A música nem havia chegando ao fim e Cynthia já estava vermelha. Deu uma desculpa qualquer e saiu correndo da sala. O olhar fixo de John em Cyn enquanto tocava a música parecia declarar tudo que ele sentia. Ela contou para Phyl, uma amiga em comum, o que tinha acontecido e Phyl tratou logo de dizer que ele não era o seu tipo e que não fosse tão estúpida em achar que poderiam ter alguma coisa. Phyl e John moravam perto e iam juntos para a faculdade no ônibus 72. Embora tivesse que lhe emprestar dinheiro para a passagem com frequência, ela gostava dele, mas achava que ele não tinha nada a ver com Cynthia. Além do mais, já estava de casamento marcado com Barry, mas os seus planos com ele ficavam cada vez mais para segundo plano. Cyn fazia de tudo para não ver Barry e sonhava acordada com John durante a semana inteira, esperando pelas aulas de caligrafia, que pareciam demorar cada vez mais.

As coisas começaram a mudar quando Cynthia viu John olhando para uma menina na hora do almoço. Ela estava com uma saia preta apertada e um longo cabelo loiro. Depois de assobiar, John comentou com um amigo “Ela parece muito a Brigitte Bardot”. No sábado seguinte, Cyn foi até o mercado e comprou a última tinta em tom loiro da Hiltone e pintou o cabelo. Na segunda feira, logo ao chegar no colégio, ela percebeu que o plano deu certo quando John comentou “Olhe só para você, Senhorita Hoylake”. Certa tarde, os alunos foram chamados ao auditório para uma discussão. John se sentou próximo de Cynthia, e ela teve certeza de que estava realmente apaixonada por ele quando, em um gesto puro de amizade, Helen Anderson – uma amiga em comum entre eles – se inclinou para a frente e passou a mão carinhosamenteem seus cabelos. Cyn sentiu um ciúme que nunca acontecera antes. Mas, embora fossem colegas de caligrafia e conversassem sempre durante a aula, passavam o tempo livre na faculdade com grupos diferentes de amigos e se ignoravam o tempo inteiro. Para Cynthia, John era completamente inalcançável.

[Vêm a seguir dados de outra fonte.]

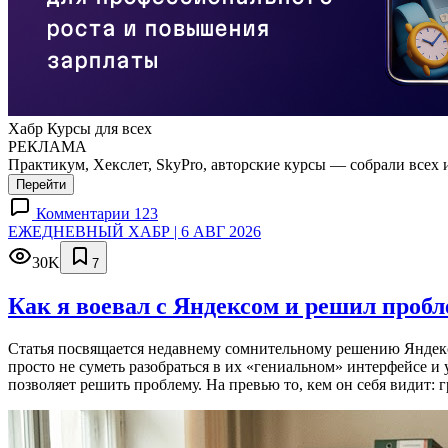
Хабр Курсы для всех
РЕКЛАМА
Практикум, Хекслет, SkyPro, авторские курсы — собрали всех 
Перейти
Комментарии 123
ЕЖЕДНЕВНЫЙ ХАБР | 6 АВГ 2026
30K
7
Как я воевал с Яндексом и решил проб
Статья посвящается недавнему сомнительному решению Яндекса
просто не суметь разобраться в их «гениальном» интерфейсе и
позволяет решить проблему. На превью то, кем он себя видит:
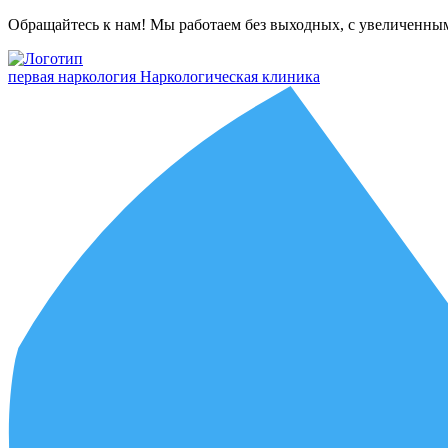
Обращайтесь к нам! Мы работаем без выходных, с увеличенны
первая наркология
Наркологическая клиника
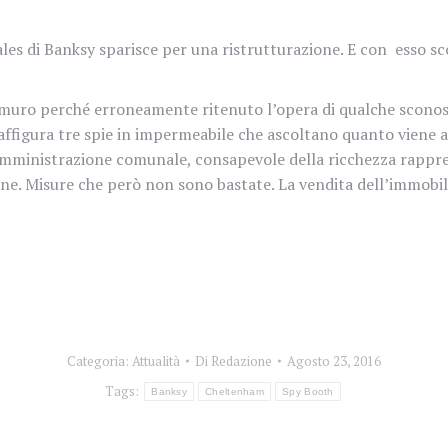
es di Banksy sparisce per una ristrutturazione. E con esso sc
l muro perché erroneamente ritenuto l’opera di qualche sconosc
raffigura tre spie in impermeabile che ascoltano quanto viene a
mministrazione comunale, consapevole della ricchezza rappres
one. Misure che però non sono bastate. La vendita dell’immobile e
Categoria:
Attualità
Di
Redazione
Agosto 23, 2016
Tags:
Banksy
Cheltenham
Spy Booth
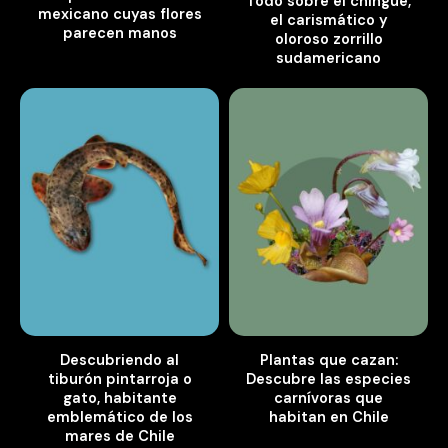
Todo sobre el chingue,
mexicano cuyas flores
el carismático y
parecen manos
oloroso zorrillo
sudamericano
Descubriendo al
Plantas que cazan:
tiburón pintarroja o
Descubre las especies
gato, habitante
carnívoras que
emblemático de los
habitan en Chile
mares de Chile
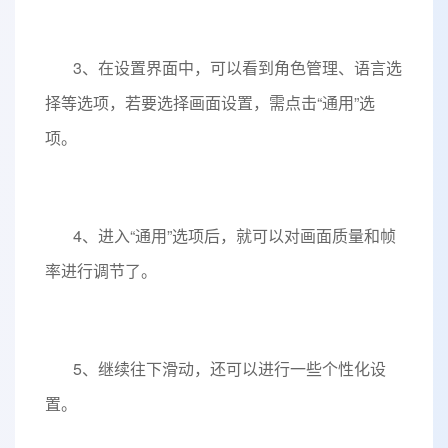
3、在设置界面中，可以看到角色管理、语言选
择等选项，若要选择画面设置，需点击“通用”选
项。
4、进入“通用”选项后，就可以对画面质量和帧
率进行调节了。
5、继续往下滑动，还可以进行一些个性化设
置。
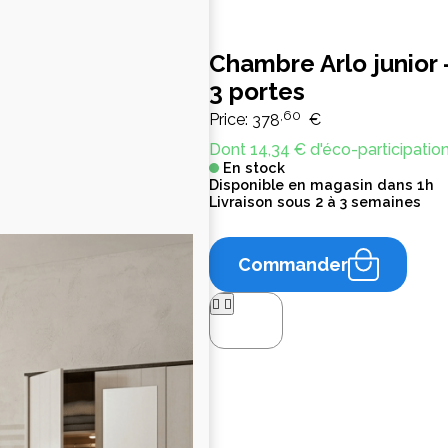
Chambre Arlo junior -
3 portes
,60
Price:
378
€
Dont 14,34 € d'éco-participatio
En stock
Disponible en magasin dans 1h
Livraison sous 2 à 3 semaines
Commander




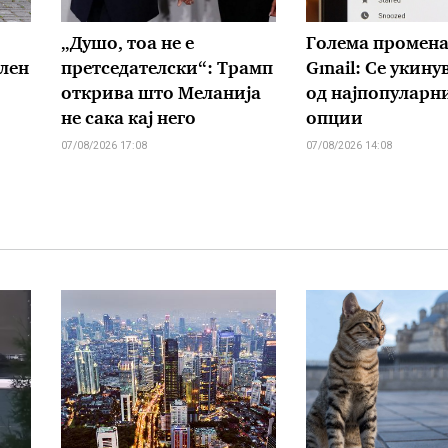
„Душо, тоа не е
Голема промена
лен
претседателски“: Трамп
Gmail: Се укину
открива што Меланија
од најпопуларн
не сака кај него
опции
07/08/2026 17:08
07/08/2026 14:08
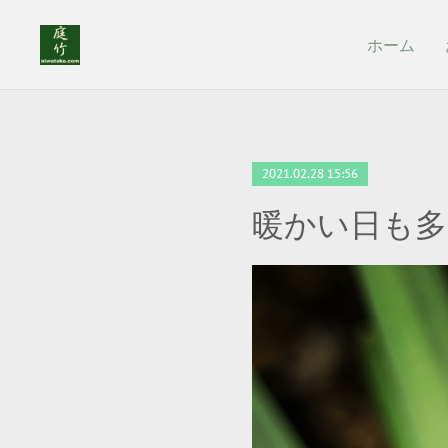
ホーム
2021.02.28 15:56
暖かい日も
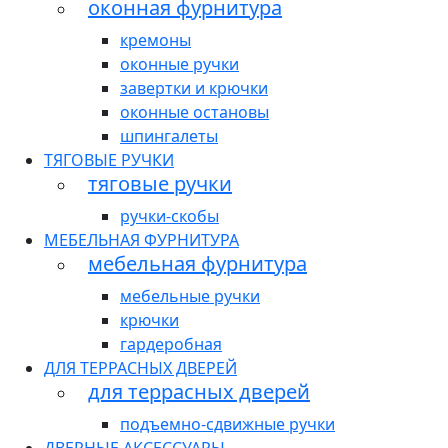
оконная фурнитура
кремоны
оконные ручки
завертки и крючки
оконные остановы
шпингалеты
ТЯГОВЫЕ РУЧКИ
тяговые ручки
ручки-скобы
МЕБЕЛЬНАЯ ФУРНИТУРА
мебельная фурнитура
мебельные ручки
крючки
гардеробная
ДЛЯ ТЕРРАСНЫХ ДВЕРЕЙ
для террасных дверей
подъемно-сдвижные ручки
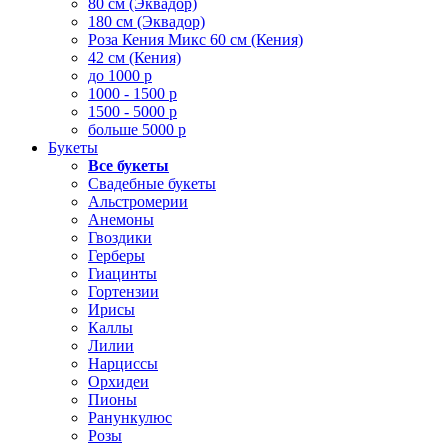
80 см (Эквадор)
180 см (Эквадор)
Роза Кения Микс 60 см (Кения)
42 см (Кения)
до 1000 р
1000 - 1500 р
1500 - 5000 р
больше 5000 р
Букеты
Все букеты
Свадебные букеты
Альстромерии
Анемоны
Гвоздики
Герберы
Гиацинты
Гортензии
Ирисы
Каллы
Лилии
Нарциссы
Орхидеи
Пионы
Ранункулюс
Розы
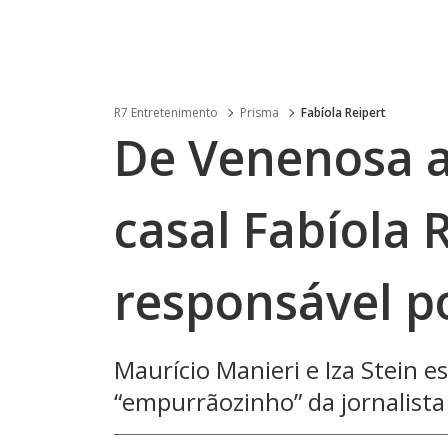
R7 Entretenimento
Prisma
Fabíola Reipert
De Venenosa a
casal Fabíola R
responsável p
Maurício Manieri e Iza Stein 
“empurrãozinho” da jornalista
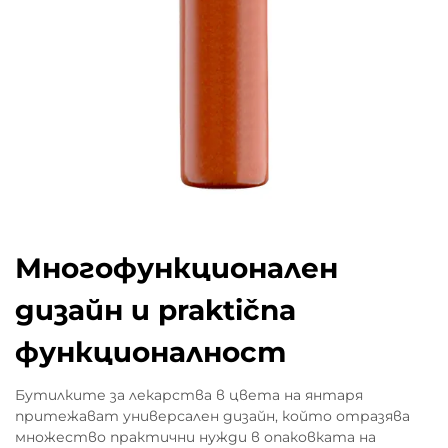
Многофункционален
дизайн и praktična
функционалност
Бутилките за лекарства в цвета на янтаря
притежават универсален дизайн, който отразява
множество практични нужди в опаковката на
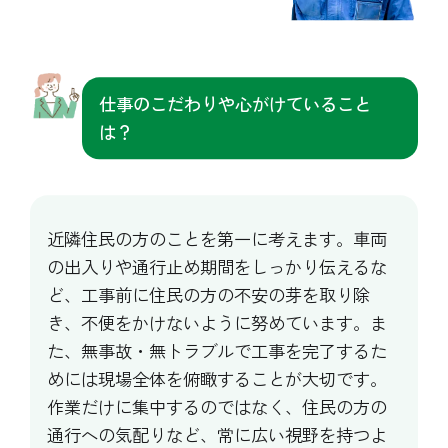
仕事のこだわりや心がけていること
は？
近隣住民の方のことを第一に考えます。車両
の出入りや通行止め期間をしっかり伝えるな
ど、工事前に住民の方の不安の芽を取り除
き、不便をかけないように努めています。ま
た、無事故・無トラブルで工事を完了するた
めには現場全体を俯瞰することが大切です。
作業だけに集中するのではなく、住民の方の
通行への気配りなど、常に広い視野を持つよ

As férias já estavam chegando e a turma estava agitada. Alguém decidiu sugerir que fizéssem uma festa na hora do almoço, antes de partirem. Um professor, Arthur Ballard, deu permissão para usarem a sua sala, com a condição de que pudesse ir também. Os alunos arranjaram um toca-discos e dividiram as despesas com as cervejas. Cynthia achava que John não iria à festa, mas estava ansiosa pelo recesso escolar e determinada a superar sua paixão por ele. No dia da festa, fazia muito calor e o sol invadia a sala. Os alunos empurraram as mesas e cadeiras para um lado, arrumaram as comidas e as bebidas e colocaram alguns discos para tocar. Cerca de quinze pessoas estavam na festa. Àquela altura, vários romances estavam aparecendo. Então, John entrou na sala. Cynthia sentiu seu rosto queimar e seu estômago contorcer, enquanto fingia que não tinha notado sua presença. Ele caminhou diretamente em sua direção e disse “Você quer se levantar?”. Cyn estava vermelha de vergonha, mas se levantou para dançarem juntos. Enquanto um disco de Chuck Berry tocava, John gritou “Você gostaria de sair comigo?”. Ela ficou tão nervosa com a inesperada proposta que disse “Desculpe, mas estou noiva de um rapaz em Hoylake”. Cynthia queria que o chão a engolisse quando disse isso, sabia que tinha soado arrogante. Então, John gritou “Porra, eu não pedi para você casar comigo, pedi?”. Ele virou as costas e saiu. Cyn ficou arrasada achando que tinha estragado tudo até que, duas horas depois, no fim da festa, John e seus amigos a convidaram para ir, junto com sua amiga Phyl, à um pub que os alunos constumavam frequentar. Ela tratou de convencer Phyl de que deveriam ir e seguiram para o Ye Cracke.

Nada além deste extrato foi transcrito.